> **TASK REQUIREMENTS**
Reproduce word for word the entire passage below on the 1910 American League batting title race.

> **EXCERPT TO READ**
══════

Ty Cobb was a jerk. Truly great at baseball, but really a loathsome individual. O'Connor, the former player-manager of the St. Louis Browns, hated Cobb so much that he couldn't let the Georgia Peach win the 1910 American League batting title on his watch. When Cobb entered the final day of the season locked in a tight duel with Nap Lajoie for the crown, O'Connor decided to intervene on Lajoie's behalf to spite Cobb.

O'Connor's Browns team was squaring off against Lajoie's Cleveland squad in the season's final game when O'Connor gave his third baseman, Red Corriden, an odd order: to go stand in shallow left field whenever Lajoie came up to bat. With no one covering third base, Lajoie could easily bunt down the line for singles, which he did eight times over the course of the day. This late surge gave Lajoie the batting title by virtue of a slight .384-.383 edge over Cobb.

Supposedly even Cobb's teammates sent Lajoie telegrams congratulating him for his triumph, but baseball officials weren't so amused. They banned O'Connor for life for rigging the batting crown race.

══════

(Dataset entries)
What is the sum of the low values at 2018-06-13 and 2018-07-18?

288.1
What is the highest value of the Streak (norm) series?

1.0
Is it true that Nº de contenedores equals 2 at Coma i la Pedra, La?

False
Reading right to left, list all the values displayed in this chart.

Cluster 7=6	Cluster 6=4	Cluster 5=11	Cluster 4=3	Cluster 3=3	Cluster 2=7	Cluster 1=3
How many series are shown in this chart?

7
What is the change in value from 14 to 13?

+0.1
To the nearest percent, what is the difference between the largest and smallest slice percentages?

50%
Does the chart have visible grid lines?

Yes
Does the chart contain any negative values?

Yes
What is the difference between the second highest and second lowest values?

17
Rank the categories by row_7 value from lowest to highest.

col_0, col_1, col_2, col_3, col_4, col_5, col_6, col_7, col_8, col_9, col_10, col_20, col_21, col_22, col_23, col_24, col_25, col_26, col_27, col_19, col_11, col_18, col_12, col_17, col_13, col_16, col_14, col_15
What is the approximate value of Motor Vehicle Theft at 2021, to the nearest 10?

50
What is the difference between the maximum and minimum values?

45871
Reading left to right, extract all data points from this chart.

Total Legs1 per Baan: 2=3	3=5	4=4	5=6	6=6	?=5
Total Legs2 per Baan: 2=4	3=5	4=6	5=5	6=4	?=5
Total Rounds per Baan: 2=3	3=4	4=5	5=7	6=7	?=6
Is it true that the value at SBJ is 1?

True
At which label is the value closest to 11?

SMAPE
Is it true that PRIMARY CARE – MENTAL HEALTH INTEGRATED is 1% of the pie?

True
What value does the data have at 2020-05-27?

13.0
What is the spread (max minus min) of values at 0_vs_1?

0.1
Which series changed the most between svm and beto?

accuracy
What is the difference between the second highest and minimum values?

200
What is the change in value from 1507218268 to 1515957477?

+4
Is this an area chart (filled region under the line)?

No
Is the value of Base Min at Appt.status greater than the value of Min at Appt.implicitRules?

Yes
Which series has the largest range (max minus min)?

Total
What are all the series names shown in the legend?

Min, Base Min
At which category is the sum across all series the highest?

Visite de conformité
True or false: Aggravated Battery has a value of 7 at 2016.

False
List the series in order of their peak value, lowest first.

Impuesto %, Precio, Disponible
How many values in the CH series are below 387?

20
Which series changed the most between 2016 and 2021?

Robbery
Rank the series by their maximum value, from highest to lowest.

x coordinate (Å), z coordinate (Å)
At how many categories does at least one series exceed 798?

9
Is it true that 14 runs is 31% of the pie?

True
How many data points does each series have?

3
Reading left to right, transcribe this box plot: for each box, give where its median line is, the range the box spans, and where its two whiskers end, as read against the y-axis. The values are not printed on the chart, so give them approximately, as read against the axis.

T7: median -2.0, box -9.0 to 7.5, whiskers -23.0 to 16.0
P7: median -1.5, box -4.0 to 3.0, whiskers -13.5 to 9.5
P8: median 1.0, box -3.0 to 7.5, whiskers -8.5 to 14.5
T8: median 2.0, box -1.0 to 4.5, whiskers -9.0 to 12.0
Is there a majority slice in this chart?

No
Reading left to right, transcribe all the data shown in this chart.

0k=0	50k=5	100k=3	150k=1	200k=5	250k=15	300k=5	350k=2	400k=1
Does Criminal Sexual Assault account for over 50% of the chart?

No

══════

> **RESPONSE AREA**
Ty Cobb was a jerk. Truly great at baseball, but really a loathsome individual. O'Connor, the former player-manager of the St. Louis Browns, hated Cobb so much that he couldn't let the Georgia Peach win the 1910 American League batting title on his watch. When Cobb entered the final day of the season locked in a tight duel with Nap Lajoie for the crown, O'Connor decided to intervene on Lajoie's behalf to spite Cobb.

O'Connor's Browns team was squaring off against Lajoie's Cleveland squad in the season's final game when O'Connor gave his third baseman, Red Corriden, an odd order: to go stand in shallow left field whenever Lajoie came up to bat. With no one covering third base, Lajoie could easily bunt down the line for singles, which he did eight times over the course of the day. This late surge gave Lajoie the batting title by virtue of a slight .384-.383 edge over Cobb.

Supposedly even Cobb's teammates sent Lajoie telegrams congratulating him for his triumph, but baseball officials weren't so amused. They banned O'Connor for life for rigging the batting crown race.